Supplied information:
════

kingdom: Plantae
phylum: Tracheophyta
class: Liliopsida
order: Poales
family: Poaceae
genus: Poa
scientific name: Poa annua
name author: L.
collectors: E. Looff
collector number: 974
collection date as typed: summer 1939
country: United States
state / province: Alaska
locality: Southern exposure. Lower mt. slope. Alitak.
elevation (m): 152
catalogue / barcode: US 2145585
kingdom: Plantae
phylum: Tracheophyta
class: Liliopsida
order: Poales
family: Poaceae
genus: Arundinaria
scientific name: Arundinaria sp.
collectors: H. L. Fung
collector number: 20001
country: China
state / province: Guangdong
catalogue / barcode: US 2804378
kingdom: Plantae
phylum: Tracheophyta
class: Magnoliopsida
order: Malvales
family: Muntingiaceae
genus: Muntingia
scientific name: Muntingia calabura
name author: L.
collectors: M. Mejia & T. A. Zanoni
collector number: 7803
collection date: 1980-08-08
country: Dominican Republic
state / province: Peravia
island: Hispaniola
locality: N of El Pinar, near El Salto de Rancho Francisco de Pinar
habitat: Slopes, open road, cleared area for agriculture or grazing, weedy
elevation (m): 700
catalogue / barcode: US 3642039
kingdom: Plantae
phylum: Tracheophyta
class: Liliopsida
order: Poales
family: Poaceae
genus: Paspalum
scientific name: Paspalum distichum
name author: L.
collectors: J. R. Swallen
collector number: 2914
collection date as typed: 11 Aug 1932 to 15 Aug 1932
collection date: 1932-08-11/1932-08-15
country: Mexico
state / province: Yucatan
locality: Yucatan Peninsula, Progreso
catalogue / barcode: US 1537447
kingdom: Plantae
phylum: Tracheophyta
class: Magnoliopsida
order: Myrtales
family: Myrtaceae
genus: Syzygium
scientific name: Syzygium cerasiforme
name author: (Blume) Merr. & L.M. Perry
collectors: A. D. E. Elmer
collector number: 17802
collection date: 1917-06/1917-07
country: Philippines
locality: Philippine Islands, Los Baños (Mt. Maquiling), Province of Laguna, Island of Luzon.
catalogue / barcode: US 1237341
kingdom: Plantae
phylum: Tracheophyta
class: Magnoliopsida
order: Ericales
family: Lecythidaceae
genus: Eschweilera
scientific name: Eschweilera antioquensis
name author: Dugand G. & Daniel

════

Task objective: Render every line of the items above as a Markdown table with two columns, Row (a running number) and Entry (the line itself), leaving out any blank lines.

Correct result:
| Row | Entry |
|---|---|
| 1 | kingdom: Plantae |
| 2 | phylum: Tracheophyta |
| 3 | class: Liliopsida |
| 4 | order: Poales |
| 5 | family: Poaceae |
| 6 | genus: Poa |
| 7 | scientific name: Poa annua |
| 8 | name author: L. |
| 9 | collectors: E. Looff |
| 10 | collector number: 974 |
| 11 | collection date as typed: summer 1939 |
| 12 | country: United States |
| 13 | state / province: Alaska |
| 14 | locality: Southern exposure. Lower mt. slope. Alitak. |
| 15 | elevation (m): 152 |
| 16 | catalogue / barcode: US 2145585 |
| 17 | kingdom: Plantae |
| 18 | phylum: Tracheophyta |
| 19 | class: Liliopsida |
| 20 | order: Poales |
| 21 | family: Poaceae |
| 22 | genus: Arundinaria |
| 23 | scientific name: Arundinaria sp. |
| 24 | collectors: H. L. Fung |
| 25 | collector number: 20001 |
| 26 | country: China |
| 27 | state / province: Guangdong |
| 28 | catalogue / barcode: US 2804378 |
| 29 | kingdom: Plantae |
| 30 | phylum: Tracheophyta |
| 31 | class: Magnoliopsida |
| 32 | order: Malvales |
| 33 | family: Muntingiaceae |
| 34 | genus: Muntingia |
| 35 | scientific name: Muntingia calabura |
| 36 | name author: L. |
| 37 | collectors: M. Mejia & T. A. Zanoni |
| 38 | collector number: 7803 |
| 39 | collection date: 1980-08-08 |
| 40 | country: Dominican Republic |
| 41 | state / province: Peravia |
| 42 | island: Hispaniola |
| 43 | locality: N of El Pinar, near El Salto de Rancho Francisco de Pinar |
| 44 | habitat: Slopes, open road, cleared area for agriculture or grazing, weedy |
| 45 | elevation (m): 700 |
| 46 | catalogue / barcode: US 3642039 |
| 47 | kingdom: Plantae |
| 48 | phylum: Tracheophyta |
| 49 | class: Liliopsida |
| 50 | order: Poales |
| 51 | family: Poaceae |
| 52 | genus: Paspalum |
| 53 | scientific name: Paspalum distichum |
| 54 | name author: L. |
| 55 | collectors: J. R. Swallen |
| 56 | collector number: 2914 |
| 57 | collection date as typed: 11 Aug 1932 to 15 Aug 1932 |
| 58 | collection date: 1932-08-11/1932-08-15 |
| 59 | country: Mexico |
| 60 | state / province: Yucatan |
| 61 | locality: Yucatan Peninsula, Progreso |
| 62 | catalogue / barcode: US 1537447 |
| 63 | kingdom: Plantae |
| 64 | phylum: Tracheophyta |
| 65 | class: Magnoliopsida |
| 66 | order: Myrtales |
| 67 | family: Myrtaceae |
| 68 | genus: Syzygium |
| 69 | scientific name: Syzygium cerasiforme |
| 70 | name author: (Blume) Merr. & L.M. Perry |
| 71 | collectors: A. D. E. Elmer |
| 72 | collector number: 17802 |
| 73 | collection date: 1917-06/1917-07 |
| 74 | country: Philippines |
| 75 | locality: Philippine Islands, Los Baños (Mt. Maquiling), Province of Laguna, Island of Luzon. |
| 76 | catalogue / barcode: US 1237341 |
| 77 | kingdom: Plantae |
| 78 | phylum: Tracheophyta |
| 79 | class: Magnoliopsida |
| 80 | order: Ericales |
| 81 | family: Lecythidaceae |
| 82 | genus: Eschweilera |
| 83 | scientific name: Eschweilera antioquensis |
| 84 | name author: Dugand G. & Daniel |